Tirende Bir Keman, adı gibi nostalji kokan Türk filmi tadında bir uzun öykü. Kitaba başlarken, Yeşilçam klasiği bir aşk hikâyesi okuyacağınız hissine kapılıyorsunuz. Lakin öyküde olaylar öylesine hızlı gelişiyor ve ilerliyor ki Türk Sanat Müziği ile bezenmiş acı bir Anadolu hikâyesine kapılıp gittiğinizi ancak son sayfasında fark ediyorsunuz. Geriye ise Mustafa Kutlu zarifliğinin tadı kalıyor yüreğinizde.
Mustafa Kutlu, sıradan bir hikayeyi anlatırken bile okuyucuyu şaşırtmayı başaran nadir yazarlardan. Cümlelerini dolandırarak değil, okuyucuya bir anısını anlatır gibi temiz bir yürekle aktarıyor. Kutlu’dan mutluluğu bir türlü yakalayamayan Anadolu insanının hikâyesini okurken, “vay zalim felek!” demekten kendinizi alamıyorsunuz. Hatta bazen, bir mutluluk bile katmamış yazar, diyecek oluyorsunuz. Fakat bunların yaşamda karşılaşılabilecek trajediler olduğunu içten içe fark ettiğinizde, yazarın yaşamdan ve kaderden gerçeklerle okuyucuyu yüzleştirmek istediğini hissediyorsunuz.
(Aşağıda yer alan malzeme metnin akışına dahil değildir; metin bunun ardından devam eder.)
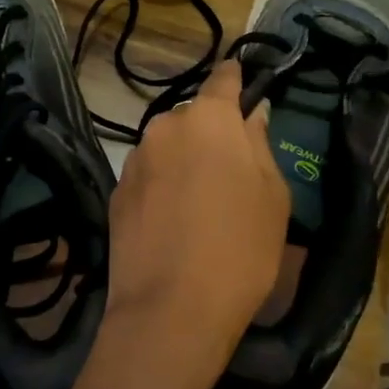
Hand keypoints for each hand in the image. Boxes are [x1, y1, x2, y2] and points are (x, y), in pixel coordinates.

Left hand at [102, 60, 289, 383]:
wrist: (170, 310)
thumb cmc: (240, 248)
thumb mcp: (272, 196)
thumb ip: (260, 145)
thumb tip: (250, 117)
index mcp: (209, 118)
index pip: (223, 78)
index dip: (236, 78)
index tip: (244, 82)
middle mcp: (165, 127)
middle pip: (194, 117)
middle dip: (211, 132)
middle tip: (231, 168)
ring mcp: (135, 159)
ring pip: (168, 147)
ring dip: (184, 160)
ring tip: (200, 202)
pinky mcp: (116, 192)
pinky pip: (148, 175)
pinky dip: (162, 186)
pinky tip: (173, 222)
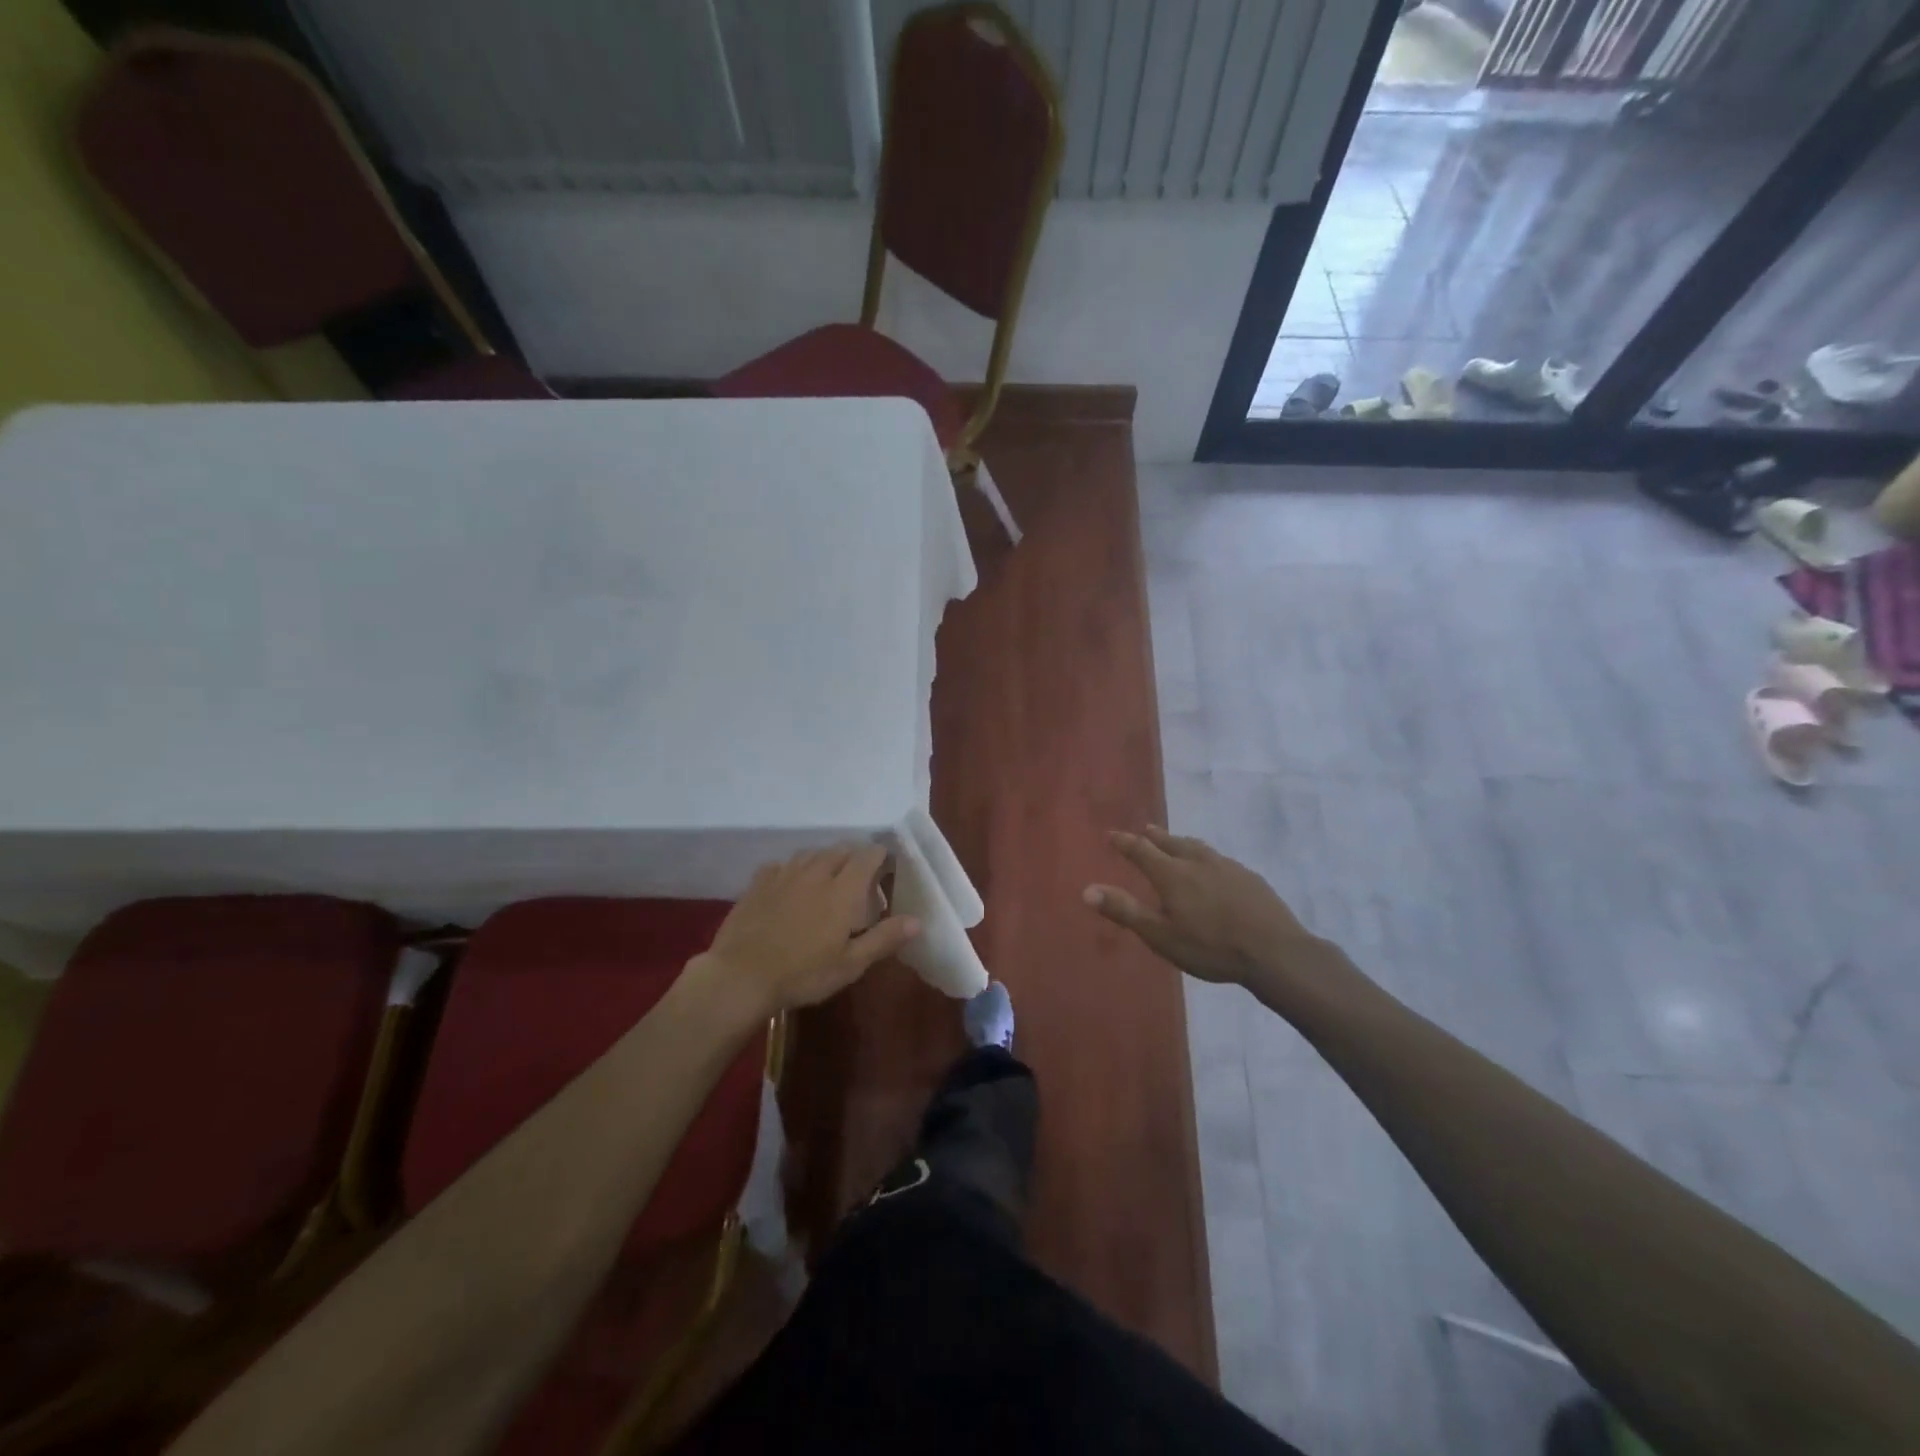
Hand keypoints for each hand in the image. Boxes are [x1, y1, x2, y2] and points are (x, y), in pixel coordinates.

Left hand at [701, 844, 918, 1018]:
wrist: (740, 976)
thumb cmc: (802, 973)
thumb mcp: (850, 964)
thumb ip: (884, 939)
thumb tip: (917, 921)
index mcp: (843, 890)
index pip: (868, 856)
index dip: (880, 856)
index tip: (887, 866)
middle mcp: (816, 873)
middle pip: (840, 850)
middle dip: (854, 856)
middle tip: (859, 877)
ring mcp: (784, 875)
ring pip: (811, 854)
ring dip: (824, 859)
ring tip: (827, 876)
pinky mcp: (758, 883)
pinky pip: (781, 864)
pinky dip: (793, 869)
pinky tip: (790, 884)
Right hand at [1084, 827, 1318, 988]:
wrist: (1274, 952)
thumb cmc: (1210, 947)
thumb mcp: (1160, 935)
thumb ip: (1124, 911)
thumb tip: (1087, 890)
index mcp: (1172, 874)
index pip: (1141, 850)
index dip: (1125, 842)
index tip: (1112, 834)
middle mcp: (1197, 862)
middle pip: (1171, 843)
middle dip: (1155, 837)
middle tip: (1146, 829)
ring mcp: (1227, 867)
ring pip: (1198, 847)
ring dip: (1182, 842)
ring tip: (1177, 841)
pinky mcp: (1250, 877)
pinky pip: (1220, 859)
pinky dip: (1206, 857)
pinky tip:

Kemani Kenan’ın hikayesiyle başlayan kitap, kendisi gibi bir keman ustası olan oğlu Sado’nun öyküsüyle devam ediyor. Bütün kemancılar Kenan isminde mi olmalı -Reşat Nuri’nin Dudaktan Kalbe’sinde, Türkan Şoray ve Kadir İnanır klasiği Kara Gözlüm’de olduğu gibi- bilmiyorum, ama sanırım Kemani Kenan kitabın kafiyesine ve nostaljisine farklı bir hoşluk katıyor. Öyküde, “bir film olsa nefis izlenir, garanti ağlanır,” dedirten bir his dolu. Böyle hisler özleyenlere ve bunu arayanlara tavsiye edilebilecek,
bir kitap: Tirende Bir Keman
bir yazar: Mustafa Kutlu
Uzun lafın kısası; kitabı biraz iç karartıcı bulmuş olsam da, Mustafa Kutlu hep yazsın ve hep okuyalım.